Yeah. Yeah. Very, very interesting comments. And I'd like to talk about Africa. You've written about Africa, you've written about the Sahel, Algeria-Moroccan standoff. And actually, recently, it looks like the US is actually making some reasonable pushback, I'm thinking in particular, I don't know the details too well, but the Central African Republic looks as if it's come onside for the Americans, presumably, because they received a lot of goodies to do that. But that was a place where Wagner was involved, I think, and is no longer involved. So, you know, this multi dimensional chess that you mentioned, is not necessarily all one sided. But it does feel like that's an exception. I just wonder whether it's the beginning of a new push by America to impress foreigners, particularly in Africa, because it looks like Africa is that's the resource destination for China.

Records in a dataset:

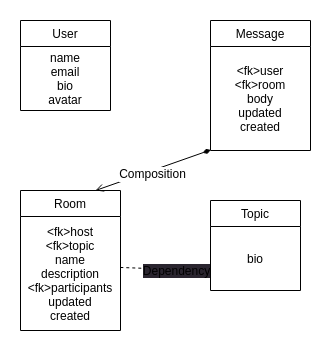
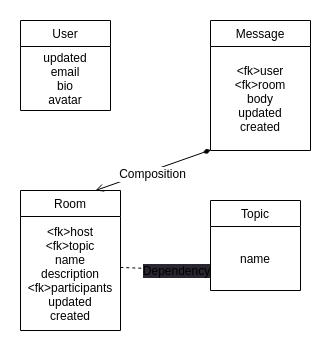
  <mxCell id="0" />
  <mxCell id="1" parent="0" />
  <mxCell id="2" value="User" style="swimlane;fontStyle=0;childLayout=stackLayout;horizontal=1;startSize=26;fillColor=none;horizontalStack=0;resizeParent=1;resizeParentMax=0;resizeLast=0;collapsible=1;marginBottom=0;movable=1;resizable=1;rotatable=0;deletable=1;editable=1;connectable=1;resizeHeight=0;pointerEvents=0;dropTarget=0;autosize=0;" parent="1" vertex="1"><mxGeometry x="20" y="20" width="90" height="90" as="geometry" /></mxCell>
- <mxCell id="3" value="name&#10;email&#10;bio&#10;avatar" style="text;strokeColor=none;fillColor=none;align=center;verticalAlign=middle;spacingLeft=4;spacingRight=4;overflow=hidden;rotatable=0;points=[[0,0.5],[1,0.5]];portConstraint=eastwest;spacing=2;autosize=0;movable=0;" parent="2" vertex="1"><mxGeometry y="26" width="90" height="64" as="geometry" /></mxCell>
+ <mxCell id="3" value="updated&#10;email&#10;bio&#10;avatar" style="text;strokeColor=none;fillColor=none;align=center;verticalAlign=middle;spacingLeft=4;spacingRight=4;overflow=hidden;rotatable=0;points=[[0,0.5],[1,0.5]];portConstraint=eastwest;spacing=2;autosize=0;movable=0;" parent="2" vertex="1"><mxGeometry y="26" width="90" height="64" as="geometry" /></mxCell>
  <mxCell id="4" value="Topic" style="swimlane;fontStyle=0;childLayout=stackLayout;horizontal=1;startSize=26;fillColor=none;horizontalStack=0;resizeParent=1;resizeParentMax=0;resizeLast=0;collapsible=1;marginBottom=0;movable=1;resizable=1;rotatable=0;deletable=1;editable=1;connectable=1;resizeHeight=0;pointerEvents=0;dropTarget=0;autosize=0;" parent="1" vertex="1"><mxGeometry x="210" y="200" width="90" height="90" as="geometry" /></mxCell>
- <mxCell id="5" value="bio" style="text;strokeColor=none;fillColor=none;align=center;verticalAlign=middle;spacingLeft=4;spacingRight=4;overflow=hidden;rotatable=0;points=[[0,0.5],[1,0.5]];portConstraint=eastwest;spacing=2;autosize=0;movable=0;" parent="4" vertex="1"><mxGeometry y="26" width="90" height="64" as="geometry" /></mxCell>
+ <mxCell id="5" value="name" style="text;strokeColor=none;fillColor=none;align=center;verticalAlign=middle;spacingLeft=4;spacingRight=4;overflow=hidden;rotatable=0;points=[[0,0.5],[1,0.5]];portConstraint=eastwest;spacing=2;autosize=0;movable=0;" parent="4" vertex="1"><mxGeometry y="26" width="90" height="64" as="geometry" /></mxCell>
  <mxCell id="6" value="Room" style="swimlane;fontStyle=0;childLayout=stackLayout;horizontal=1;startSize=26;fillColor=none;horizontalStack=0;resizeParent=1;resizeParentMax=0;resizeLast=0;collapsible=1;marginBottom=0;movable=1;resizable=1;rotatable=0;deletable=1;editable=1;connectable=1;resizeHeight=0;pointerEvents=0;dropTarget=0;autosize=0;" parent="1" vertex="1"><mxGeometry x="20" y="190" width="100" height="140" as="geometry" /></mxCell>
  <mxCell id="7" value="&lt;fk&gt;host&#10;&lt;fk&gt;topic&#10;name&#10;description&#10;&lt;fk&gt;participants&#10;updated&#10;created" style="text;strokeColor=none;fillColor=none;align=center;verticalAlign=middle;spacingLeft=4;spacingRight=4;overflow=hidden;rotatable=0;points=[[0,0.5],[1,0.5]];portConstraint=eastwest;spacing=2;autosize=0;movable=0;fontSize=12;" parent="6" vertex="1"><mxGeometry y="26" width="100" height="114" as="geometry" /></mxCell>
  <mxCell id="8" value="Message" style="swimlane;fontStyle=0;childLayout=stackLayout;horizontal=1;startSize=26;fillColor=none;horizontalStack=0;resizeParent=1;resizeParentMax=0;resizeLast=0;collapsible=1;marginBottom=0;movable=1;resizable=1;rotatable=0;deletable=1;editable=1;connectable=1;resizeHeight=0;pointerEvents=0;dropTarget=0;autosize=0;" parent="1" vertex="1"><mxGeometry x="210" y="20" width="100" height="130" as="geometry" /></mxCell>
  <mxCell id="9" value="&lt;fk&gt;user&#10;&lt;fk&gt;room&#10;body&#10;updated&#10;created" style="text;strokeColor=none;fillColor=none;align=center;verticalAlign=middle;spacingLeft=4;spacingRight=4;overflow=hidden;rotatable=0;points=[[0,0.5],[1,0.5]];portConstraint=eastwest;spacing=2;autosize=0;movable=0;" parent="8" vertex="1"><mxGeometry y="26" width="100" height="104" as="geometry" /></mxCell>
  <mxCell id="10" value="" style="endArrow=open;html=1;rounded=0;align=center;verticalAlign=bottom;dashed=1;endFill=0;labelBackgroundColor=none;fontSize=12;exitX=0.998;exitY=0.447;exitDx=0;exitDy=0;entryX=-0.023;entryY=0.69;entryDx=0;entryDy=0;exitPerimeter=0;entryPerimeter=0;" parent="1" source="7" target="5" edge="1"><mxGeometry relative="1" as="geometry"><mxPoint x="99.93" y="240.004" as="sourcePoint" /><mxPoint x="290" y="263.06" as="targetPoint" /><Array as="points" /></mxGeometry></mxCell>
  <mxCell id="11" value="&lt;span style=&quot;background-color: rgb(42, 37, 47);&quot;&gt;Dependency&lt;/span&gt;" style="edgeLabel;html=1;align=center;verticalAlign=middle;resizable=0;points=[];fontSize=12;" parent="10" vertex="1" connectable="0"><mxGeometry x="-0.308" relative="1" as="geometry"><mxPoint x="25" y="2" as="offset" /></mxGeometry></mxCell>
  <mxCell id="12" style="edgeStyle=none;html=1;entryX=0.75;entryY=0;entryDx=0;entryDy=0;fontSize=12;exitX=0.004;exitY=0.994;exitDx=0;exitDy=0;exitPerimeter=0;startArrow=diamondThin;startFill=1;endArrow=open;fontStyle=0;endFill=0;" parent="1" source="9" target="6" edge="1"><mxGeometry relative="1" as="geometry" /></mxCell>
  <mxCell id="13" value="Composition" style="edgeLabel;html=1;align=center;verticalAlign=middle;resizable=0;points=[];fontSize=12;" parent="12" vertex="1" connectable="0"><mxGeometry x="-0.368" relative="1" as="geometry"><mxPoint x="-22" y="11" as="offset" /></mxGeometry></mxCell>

> [EXERCISES TO COMPLETE]:
#1 Copy out the part of the interview excerpt about Africa starting at "Yeah. Yeah. Very, very" and ending at "destination for China.".
#2 In the interview excerpt about Africa, which country does the speaker say looks as if it has come onside for the Americans?

> [RESPONSES TO THE TASKS]:
#1
Yeah. Yeah. Very, very interesting comments. And I'd like to talk about Africa. You've written about Africa, you've written about the Sahel, Algeria-Moroccan standoff. And actually, recently, it looks like the US is actually making some reasonable pushback, I'm thinking in particular, I don't know the details too well, but the Central African Republic looks as if it's come onside for the Americans, presumably, because they received a lot of goodies to do that. But that was a place where Wagner was involved, I think, and is no longer involved. So, you know, this multi dimensional chess that you mentioned, is not necessarily all one sided. But it does feel like that's an exception. I just wonder whether it's the beginning of a new push by America to impress foreigners, particularly in Africa, because it looks like Africa is that's the resource destination for China.

#2 The Central African Republic.